Two stories about access to information created by people in positions of authority were in the news last week. One should stand up the hair on the neck of any Hoosier who cares about open government. The other should raise a red flag about the potential of secret police roaming the state.

The first one involves area legislator Eric Koch (R-Bedford) and the House Republican caucus, who were sued for the release of emails and other correspondence between Koch and utility company officials. Earlier this spring, state Public Access Counselor Luke Britt wrote in an advisory opinion that the Legislature is subject to the public records law and Koch’s correspondence should be released.

Last Tuesday, a Marion County judge dismissed the lawsuit. And those in legal circles expected him to do so.

The reason is a 1993 Indiana Supreme Court decision in which a 3-2 majority decided the court couldn’t interfere with the legislative branch.

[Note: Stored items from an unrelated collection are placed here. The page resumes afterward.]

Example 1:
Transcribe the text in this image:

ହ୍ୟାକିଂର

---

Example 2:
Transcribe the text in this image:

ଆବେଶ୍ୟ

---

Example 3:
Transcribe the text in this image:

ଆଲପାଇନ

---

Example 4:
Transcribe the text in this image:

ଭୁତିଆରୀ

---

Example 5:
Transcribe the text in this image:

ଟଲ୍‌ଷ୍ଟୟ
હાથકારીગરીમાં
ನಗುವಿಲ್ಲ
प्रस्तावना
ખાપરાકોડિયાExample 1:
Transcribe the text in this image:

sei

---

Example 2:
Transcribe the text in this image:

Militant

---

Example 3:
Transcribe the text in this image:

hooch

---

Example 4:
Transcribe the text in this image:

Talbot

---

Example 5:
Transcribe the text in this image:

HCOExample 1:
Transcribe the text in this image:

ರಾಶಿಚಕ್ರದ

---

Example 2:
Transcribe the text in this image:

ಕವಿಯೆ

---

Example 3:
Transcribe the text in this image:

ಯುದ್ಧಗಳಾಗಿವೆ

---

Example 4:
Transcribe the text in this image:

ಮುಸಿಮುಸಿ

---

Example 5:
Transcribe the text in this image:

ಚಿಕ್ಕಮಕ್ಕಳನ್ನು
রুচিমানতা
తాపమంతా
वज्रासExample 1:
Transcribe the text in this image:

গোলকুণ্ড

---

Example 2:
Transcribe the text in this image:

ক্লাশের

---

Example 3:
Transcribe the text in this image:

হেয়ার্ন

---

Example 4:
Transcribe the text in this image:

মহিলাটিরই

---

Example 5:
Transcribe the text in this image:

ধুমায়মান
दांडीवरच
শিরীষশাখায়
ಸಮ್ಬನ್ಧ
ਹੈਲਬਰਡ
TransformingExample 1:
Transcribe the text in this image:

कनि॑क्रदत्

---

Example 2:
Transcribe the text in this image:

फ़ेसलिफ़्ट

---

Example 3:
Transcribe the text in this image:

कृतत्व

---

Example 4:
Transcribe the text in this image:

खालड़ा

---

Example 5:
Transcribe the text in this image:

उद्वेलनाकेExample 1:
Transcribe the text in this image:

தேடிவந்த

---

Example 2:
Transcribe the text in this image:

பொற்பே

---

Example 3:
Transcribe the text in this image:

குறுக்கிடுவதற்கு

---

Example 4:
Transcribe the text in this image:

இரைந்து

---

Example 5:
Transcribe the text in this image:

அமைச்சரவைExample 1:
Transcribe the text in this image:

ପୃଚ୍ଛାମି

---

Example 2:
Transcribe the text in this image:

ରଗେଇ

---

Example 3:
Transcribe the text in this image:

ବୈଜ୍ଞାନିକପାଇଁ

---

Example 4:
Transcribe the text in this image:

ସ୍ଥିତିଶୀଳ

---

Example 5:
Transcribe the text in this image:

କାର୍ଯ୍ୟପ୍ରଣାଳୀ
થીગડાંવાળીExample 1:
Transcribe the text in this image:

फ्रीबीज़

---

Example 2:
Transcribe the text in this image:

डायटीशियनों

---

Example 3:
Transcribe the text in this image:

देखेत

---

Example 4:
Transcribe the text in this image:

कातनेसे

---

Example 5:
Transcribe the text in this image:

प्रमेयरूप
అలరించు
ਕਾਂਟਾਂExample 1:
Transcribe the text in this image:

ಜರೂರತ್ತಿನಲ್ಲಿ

In essence, while members of the General Assembly are subject to the Access to Public Records Act, any challenge will be met by a judicial system that won’t make them abide by it.

Here’s how this plays out.

A discussion of the 1993 decision, called Masariu in legal shorthand, is on the Indiana Law Blog edited by Indianapolis attorney Marcia J. Oddi. The court would not require the Clerk of the Indiana House of Representives (Betty Masariu) to make a record of roll call votes, citing separation of powers. The Indianapolis Star had sued, saying the Indiana Access to Public Records Act calls for records of a public agency — which one would think would include the Legislature — to make its records available for inspection and copying.

The Legislature didn’t want the roll call votes to be tracked, and so Masariu did not record the votes.

The Supreme Court ruled that Masariu was an employee of the Legislature, and therefore the Legislature had sole jurisdiction over her duties and performance. The majority opinion said: “(T)his Court has held repeatedly that courts should not intermeddle with the internal functions of either the Executive or Legislative branches of Government.” You could read this between the lines: “We judges won’t mess with you, if you lawmakers won’t mess with us.”

The Supreme Court voted 3-2 in the matter, and the dissenting opinion saw things differently.

“This case presents several issues of considerable importance about the operation of Indiana government, such as whether legislators’ votes should be recorded on amendments to the state’s multi-billion-dollar budget, how citizens can learn whether their own legislators voted yes or no on those amendments, and whether the distribution of powers article in the Indiana Constitution prevents the judiciary from taking notice of such matters.”

In other words, the public has a right to know what lawmakers are up to, but if the courts refuse to monitor that,who will?

Last week, Judge James Osborn cited Masariu in a very short opinion that email exchanges and other correspondence involving Rep. Koch and utility company officials can’t be seen by the public. In doing so, he ruled again that the courts aren’t going to get involved in deciding whether the Legislature violates access laws.

This is a much larger issue than whether there’s anything interesting or newsworthy in Koch’s email messages. The Supreme Court decision in 1993 and the continued reliance on it seems to give legislators the leeway to do their business in private when it suits them.

Hoosiers should be aware of that.

As for the other case, Indiana Attorney General Greg Zoeller filed an amicus brief Friday, arguing that the University of Notre Dame’s security police department should have to abide by the Access to Public Records Act even though Notre Dame is a private university. ESPN has sued Notre Dame for access to public records. Zoeller said he filed the brief on the side of ESPN because of the state government’s interest in transparency, and in support of Public Access Counselor Britt, who said in a non-binding opinion the records should be disclosed.

“The State takes the legal position that transparency is needed in the exercise of police power in order to maintain the public’s trust. Disclosing that a possible crime occurred and conveying basic pertinent information helps inform and protect the public and creates more transparency and accountability within the criminal justice system. ...,” Zoeller said in a statement.

He noted Notre Dame’s police officers are authorized through state statute.

“A police officer is perhaps the quintessential public employee, cloaked in the authority of the state to investigate, detain, arrest, incarcerate, carry and discharge a firearm, and generally maintain the safety of the citizenry. The notion that a police department exercising these core state powers can be shielded from public scrutiny by dint of its affiliation with a private university is antithetical to the important policy interests underlying the Access to Public Records Act,” he said.

He’s right. Now perhaps he could talk to the state’s legislators about their responsibility under the act.